Sunday, 1 August 2010

Experimenting NL-style...

For the past few days I was (besides watching GUADEC talks) experimenting a little with Zeitgeist and natural language processing... or sort of anyway. Having no real prior knowledge in NL field and not using any of the existing NLP libraries (as I couldn't find anything in C), definitely made it interesting, but also made me realize that NLP is really hard (even though I only wanted to get a very specific app to work) and taking this path most likely isn't a way to get somewhere.

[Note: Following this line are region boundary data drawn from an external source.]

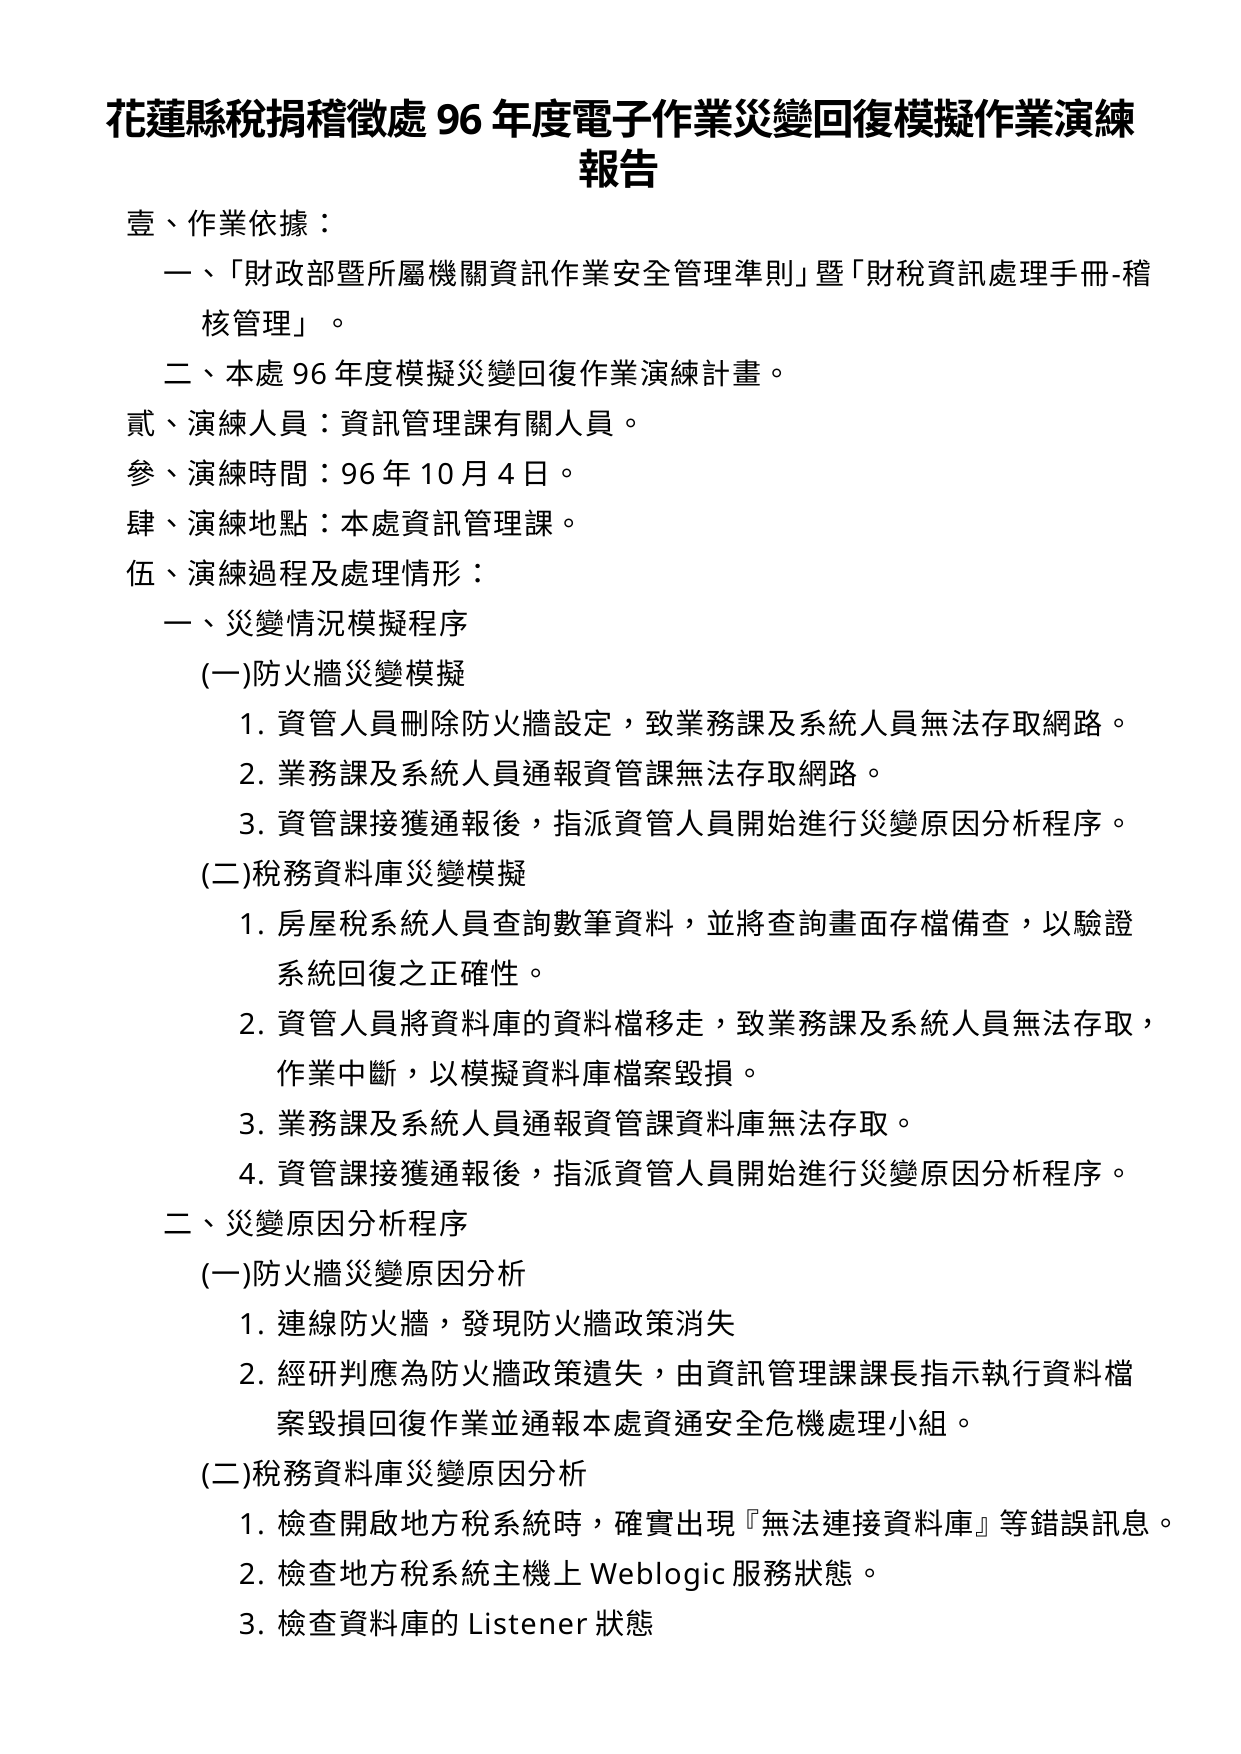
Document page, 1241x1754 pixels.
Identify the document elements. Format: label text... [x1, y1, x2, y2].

list 作業依據： [126, 194, 1151, 244]
list 演練過程及處理情形： [126, 544, 1151, 594]
list 防火牆災變原因分析 [201, 1244, 1151, 1294]
list 災變情況模擬程序 [164, 594, 1151, 644]
list 演練時間：96年10月4日。 [126, 444, 1151, 494]
list 資管課接獲通報後，指派資管人員開始進行災變原因分析程序。 [239, 794, 1151, 844]
list 「財政部暨所屬機關資訊作業安全管理準則」暨「財稅資訊處理手冊-稽核管理」。 [164, 244, 1151, 344]
list 資管課接獲通報後，指派資管人員開始進行災變原因分析程序。 [239, 1144, 1151, 1194]
list 經研判應為防火牆政策遺失，由資訊管理課課長指示執行資料檔案毀損回復作業並通報本處資通安全危機處理小組。 [239, 1344, 1151, 1444]
list 檢查資料庫的Listener狀態 [239, 1594, 1151, 1644]
list 房屋稅系統人員查詢數筆資料，並將查詢畫面存檔備查，以驗證系統回復之正確性。 [239, 894, 1151, 994]
list 演練地點：本處資訊管理課。 [126, 494, 1151, 544]
list 業務課及系統人員通報資管課資料庫無法存取。 [239, 1094, 1151, 1144]
list 檢查開啟地方稅系統時，確實出現『無法連接資料庫』等錯誤訊息。 [239, 1494, 1151, 1544]
list 防火牆災變模擬 [201, 644, 1151, 694]
text 花蓮縣稅捐稽徵處96年度電子作業災變回復模擬作業演練報告 [89, 94, 1151, 194]
list 稅務資料庫災變模擬 [201, 844, 1151, 894]
list 檢查地方稅系統主機上Weblogic服務狀態。 [239, 1544, 1151, 1594]
list 連線防火牆，發現防火牆政策消失 [239, 1294, 1151, 1344]
list 資管人員將資料庫的資料檔移走，致業務課及系統人員無法存取，作業中斷，以模擬資料庫檔案毀損。 [239, 994, 1151, 1094]
list 稅務資料庫災變原因分析 [201, 1444, 1151, 1494]
list 災變原因分析程序 [164, 1194, 1151, 1244]
list 演練人員：資訊管理課有關人員。 [126, 394, 1151, 444]
list 本處96年度模擬災變回復作業演練計畫。 [164, 344, 1151, 394]
list 資管人員刪除防火牆設定，致業務課及系統人員無法存取網路。 [239, 694, 1151, 744]
list 業務課及系統人員通報資管課無法存取網路。 [239, 744, 1151, 794]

But anyway, the original idea was to make an algorithm which would take a natural language query and "compile" a Zeitgeist event template from it. This would make it possible to basically ask questions about stuff you did on your computer (not necessarily in a question-form) and get results back from Zeitgeist. The way I did the algorithm was very easily pluggable into any ZG application, so of course I tried it with our lovely Sezen search applet, and on the following screenshots you can see it in action:

If you for some reason don't see the images, there are queries like "music played today", "web pages accessed on wednesday" and "files modified 1 week ago". Those are basically types of strings that my simple engine is able to process right now (besides simple queries like "movies", "vector images", etc.)

I won't deny that all this work got inspired by seeing screenshots for the "Storage" project which Siegfried dug out from somewhere. And even though it seems to be long abandoned and dead, I'd still love to see its sources, but unfortunately I couldn't find them anywhere... But if you know about an URL where it still lives, please give me a shout. ;)

Also, if nothing else, this work led to a patch for Vala which fixes up bindings for N-ary trees, so soon one will be able to finally use the N-ary trees' datatypes present in glib, without having to reimplement it in Vala.